» **Problem statement**
Without including any picture, write out the entries exactly as they stand.

Items listed in a dataset:
◇ ◇ ◇

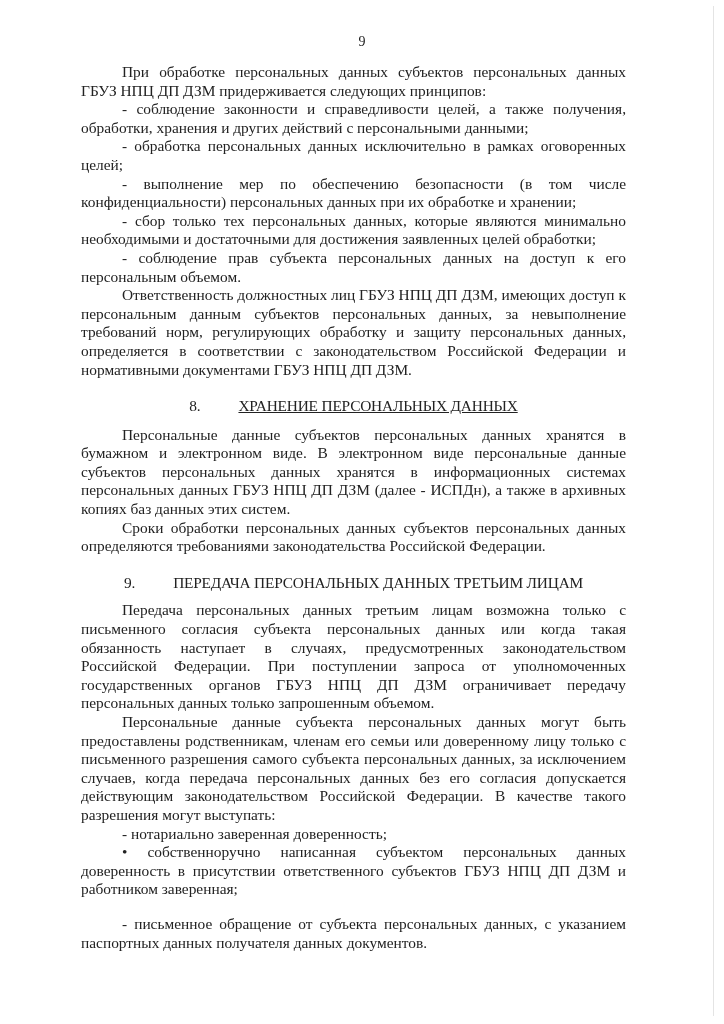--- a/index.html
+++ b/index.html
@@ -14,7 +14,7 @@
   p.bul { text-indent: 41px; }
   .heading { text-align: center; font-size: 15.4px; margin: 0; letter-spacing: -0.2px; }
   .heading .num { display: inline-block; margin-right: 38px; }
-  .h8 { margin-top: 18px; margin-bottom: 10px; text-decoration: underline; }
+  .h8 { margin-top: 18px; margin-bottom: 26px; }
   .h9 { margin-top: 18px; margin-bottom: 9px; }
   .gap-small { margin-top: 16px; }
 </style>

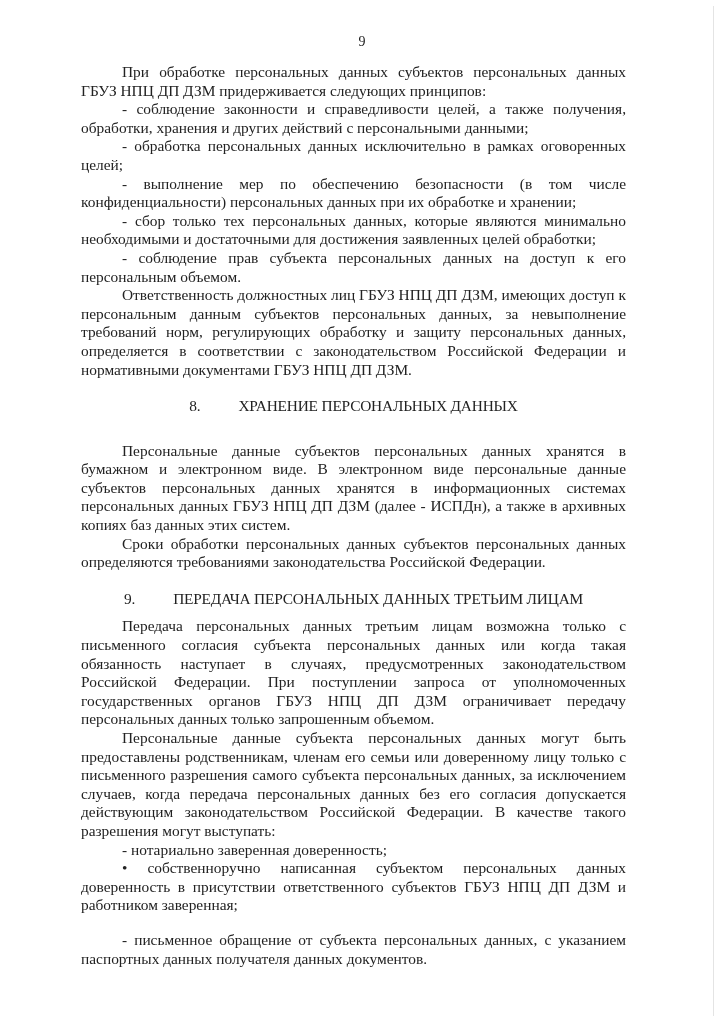--- a/index.html
+++ b/index.html
@@ -38,7 +38,6 @@
     <span class="num">8.</span><span>ХРАНЕНИЕ ПЕРСОНАЛЬНЫХ ДАННЫХ</span>
   </div>
   <p>Персональные данные субъектов персональных данных хранятся в бумажном и электронном виде. В электронном виде персональные данные субъектов персональных данных хранятся в информационных системах персональных данных ГБУЗ НПЦ ДП ДЗМ (далее - ИСПДн), а также в архивных копиях баз данных этих систем.</p>
-  <p>Сроки обработки персональных данных субъектов персональных данных определяются требованиями законодательства Российской Федерации.</p>
 
   <div class="heading h9">
     <span class="num">9.</span><span>ПЕРЕДАЧА ПЕРСОНАЛЬНЫХ ДАННЫХ ТРЕТЬИМ ЛИЦАМ</span>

◇ ◇ ◇

» **Solved problem**
--- a/index.html
+++ b/index.html
@@ -14,7 +14,7 @@
   p.bul { text-indent: 41px; }
   .heading { text-align: center; font-size: 15.4px; margin: 0; letter-spacing: -0.2px; }
   .heading .num { display: inline-block; margin-right: 38px; }
-  .h8 { margin-top: 18px; margin-bottom: 10px; text-decoration: underline; }
+  .h8 { margin-top: 18px; margin-bottom: 26px; }
   .h9 { margin-top: 18px; margin-bottom: 9px; }
   .gap-small { margin-top: 16px; }
 </style>

--- a/index.html
+++ b/index.html
@@ -38,7 +38,6 @@
     <span class="num">8.</span><span>ХРАНЕНИЕ ПЕРСОНАЛЬНЫХ ДАННЫХ</span>
   </div>
   <p>Персональные данные субъектов персональных данных хранятся в бумажном и электронном виде. В электронном виде персональные данные субъектов персональных данных хранятся в информационных системах персональных данных ГБУЗ НПЦ ДП ДЗМ (далее - ИСПДн), а также в архивных копиях баз данных этих систем.</p>
-  <p>Сроки обработки персональных данных субъектов персональных данных определяются требованиями законодательства Российской Федерации.</p>
 
   <div class="heading h9">
     <span class="num">9.</span><span>ПЕРЕДАЧА ПЕРСОНАЛЬНЫХ ДАННЫХ ТРЕТЬИМ ЛИЦАМ</span>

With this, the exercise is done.